=== AIM OF THE TASK ===
Return all lines from the listing below in which "between" appears.

=== PROVIDED RECORDS ===
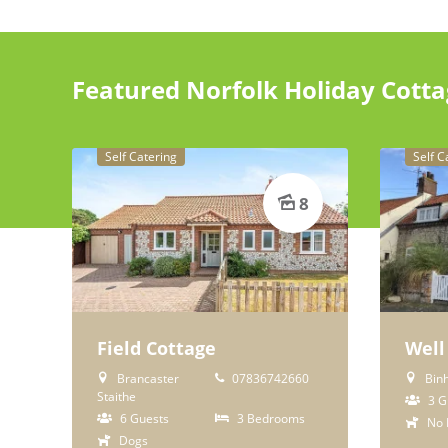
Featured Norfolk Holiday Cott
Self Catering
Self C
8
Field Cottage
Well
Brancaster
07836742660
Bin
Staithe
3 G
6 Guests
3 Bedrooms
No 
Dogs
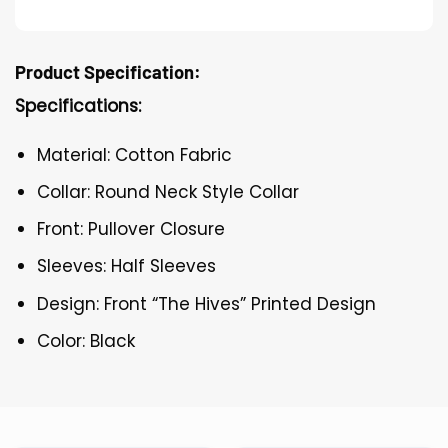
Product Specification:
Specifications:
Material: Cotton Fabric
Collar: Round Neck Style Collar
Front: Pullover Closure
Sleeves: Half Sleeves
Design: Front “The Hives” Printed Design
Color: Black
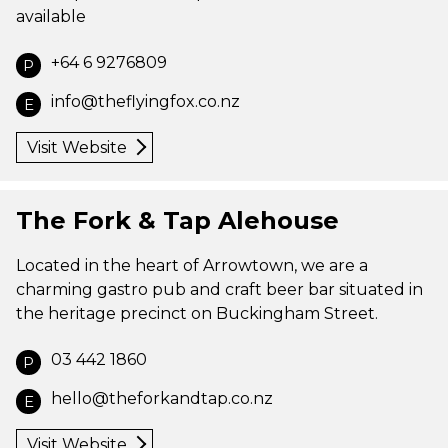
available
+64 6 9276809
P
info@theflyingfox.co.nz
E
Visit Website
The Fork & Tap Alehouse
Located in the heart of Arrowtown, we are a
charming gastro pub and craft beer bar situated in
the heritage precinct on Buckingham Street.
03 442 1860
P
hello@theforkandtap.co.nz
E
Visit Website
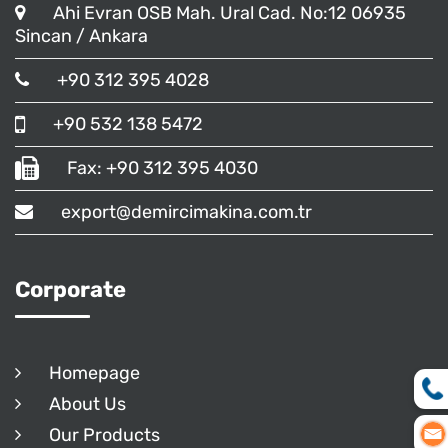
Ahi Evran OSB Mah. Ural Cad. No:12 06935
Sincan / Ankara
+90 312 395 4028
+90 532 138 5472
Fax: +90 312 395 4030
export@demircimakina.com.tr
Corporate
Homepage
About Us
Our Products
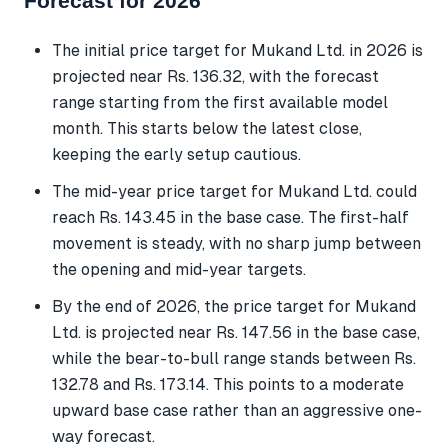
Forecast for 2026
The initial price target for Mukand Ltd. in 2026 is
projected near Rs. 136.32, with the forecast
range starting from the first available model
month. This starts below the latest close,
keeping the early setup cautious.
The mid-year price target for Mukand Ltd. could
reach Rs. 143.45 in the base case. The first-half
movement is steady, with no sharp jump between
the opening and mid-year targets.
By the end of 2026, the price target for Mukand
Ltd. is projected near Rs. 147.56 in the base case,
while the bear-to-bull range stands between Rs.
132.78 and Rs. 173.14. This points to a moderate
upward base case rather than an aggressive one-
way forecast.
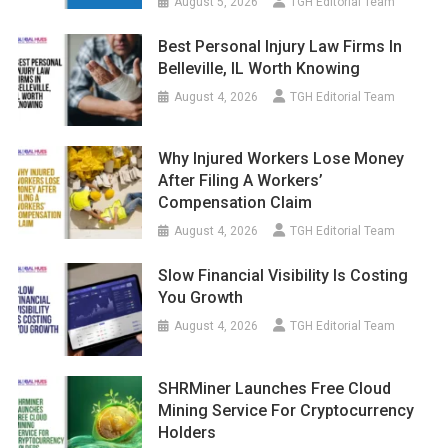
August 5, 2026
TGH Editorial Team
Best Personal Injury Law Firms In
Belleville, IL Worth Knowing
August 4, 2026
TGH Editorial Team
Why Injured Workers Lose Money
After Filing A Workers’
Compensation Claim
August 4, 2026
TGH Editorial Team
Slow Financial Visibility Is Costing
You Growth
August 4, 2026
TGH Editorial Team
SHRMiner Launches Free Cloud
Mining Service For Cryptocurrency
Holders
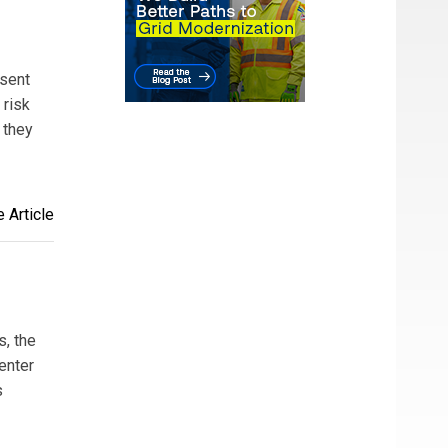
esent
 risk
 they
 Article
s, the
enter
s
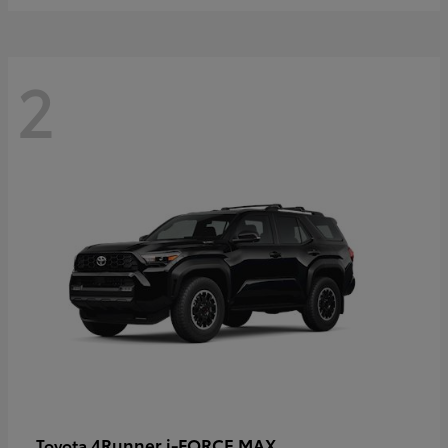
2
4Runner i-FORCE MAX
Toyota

=== ANSWER BOX ===
movement is steady, with no sharp jump between
while the bear-to-bull range stands between Rs.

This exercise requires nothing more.